Post-grad Summertime Blues

MM

Published: June 23rd, 2023 | Last Updated: June 23rd, 2023

I do this thing where I romanticize my future life, only to arrive at that future and be met with overwhelming mediocrity. For example, I've had this idealistic last-summer-before-the-real-world playing out in my head over the past couple months…there's a girl and sunsets and late-night shenanigans — a dream of a summer. Yet, here I am, one month in, and it's been nothing but sweaty, lonely, and boring. The closest thing I can compare it to is jail. It's like I'm on death row watching my friends get summoned off one-by-one to corporate America (where souls go to die) as I scratch in a tick mark on my cell wall, counting down the days til it's my turn. And though I was warned about feeling the post-grad blues, I never thought I'd be one to succumb to them, but I did and it sucks and now I'm grieving the life I've lived and the lives I'll never get to.

Sun setting over college campus

The last picture I took before leaving college

Post-grad Grief Stage #1: Denial

Although I did, in fact, sign a legally-binding contract with an employer, not a single thought has been given to the idea of becoming a working man and full-fledged adult. I start in a month and I don't know how I'm getting there, I don't know where I'm living, I have no idea what I'll be doing, and I'm perfectly okay with it. I've diligently replaced the idea of cubicles and suits and zoom meetings with the perfect summer, one of lake days and beer and tan lines. I thought if I didn't think about it, it wouldn't happen, that maybe this perfect summer I envisioned in my head would happen instead. I know now, that's not the case.
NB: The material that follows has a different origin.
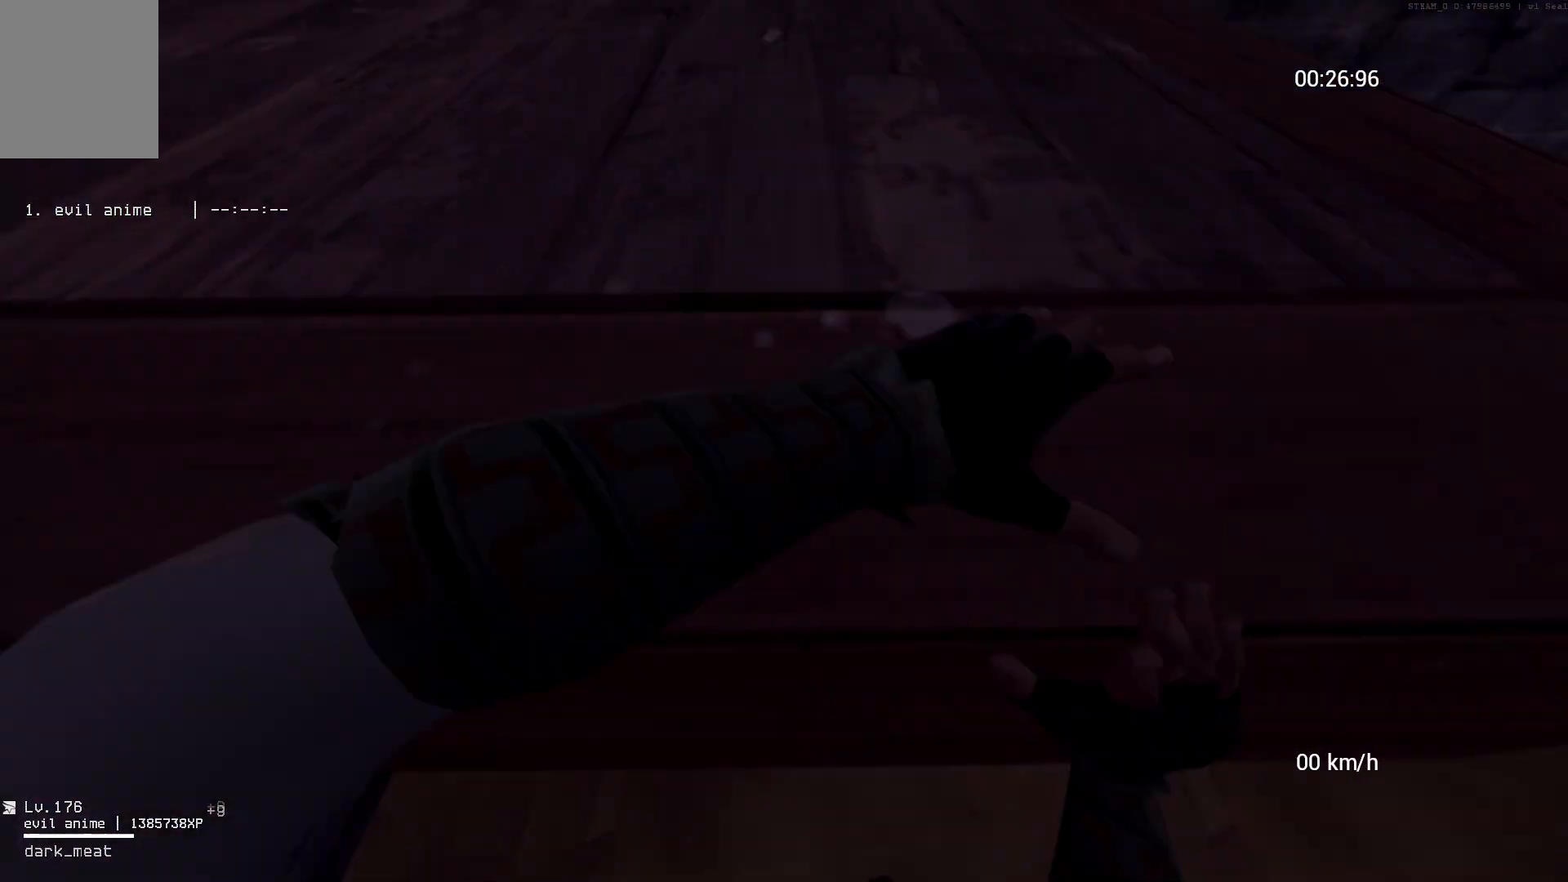
Gameplay with keyboard and mouse; each line is a JSON object with the keys and mouse buttons held at the frame after it. "events" lists presses ("down") and releases ("up") of "a", "ctrl", "d", "s", "shift", "space", "w", "mouse_left" and "mouse_right" between this image and that frame as [ms after this image, input, new state], when the widget could be followed in between. "mouse_left", "mouse_right" = the "left", "right" buttons of the "mouse" list. No other keys are recorded. Mouse movement is not recorded.
{"keys": ["w"], "mouse": [], "events": [[33, "w", "up"], [133, "w", "down"], [217, "w", "up"], [300, "w", "down"], [367, "w", "up"], [450, "w", "down"]]}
Post-grad Grief Stage #2: Anger

Once I stopped avoiding the fact that I was actually becoming an adult, I got mad at myself. How did I let my years of freedom pass me by? Why have I blindly chosen the societally-agreed-upon next step every step of the way so far? Is this it? Is this everything? I was angry I never made time to know myself and my passions, because now my time is theirs. Maybe in another life, at this point, I'd be moving to France to become a painter, or to Nashville to become a songwriter, or be shacking up in hostels all over the world, gathering inspiration for the book I dreamed would top the NYT bestsellers list. Instead, I've settled for the good and stable thing and I hate that. And I hate the way time feels like it's slipping between my fingertips as I try to hold on to it.

Post-grad Grief Stages #3 & #4: Bargaining & Depression

When my anger subsided, nostalgia and sadness took its place. I reminisced on the summer my friends and I practically lived in the woods. We built forts and balanced on logs to cross creeks and mapped out the forest to keep track of our new discoveries. I thought about the time we nearly got caught dumpster diving at Krispy Kreme and how we threw the salvaged donuts at this guy's car after he chucked his coffee at us. I remember the night I snuck onto the golf course with a girl and we watched the fireflies together. Somehow, at 23, I feel too old to have another summer as adventurous as the ones that came before. All of the sudden, society is telling me to go make money and pay taxes and get my shit together when mentally I'm still in the woods or at Krispy Kreme or on the golf course. I should've lived more, lived bigger, lived louder when I could've.

Post-grad Grief Stage #5: Acceptance

So, this is it. This is my summer before the real world. I'm sad. I graduated. I'm doing the whole corporate america thing. I'm an adult now. And maybe part of growing up is accepting that life isn't always the perfect summer. But what I've realized is I don't have to stop romanticizing it. I don't have to accept the arbitrary expiration date society has placed on my youth. And I don't have to let the post-grad blues hijack my perspective of the future. I can choose to find the extraordinary in the overwhelming mediocrity of life, live it on my terms, and pay taxes all at the same time.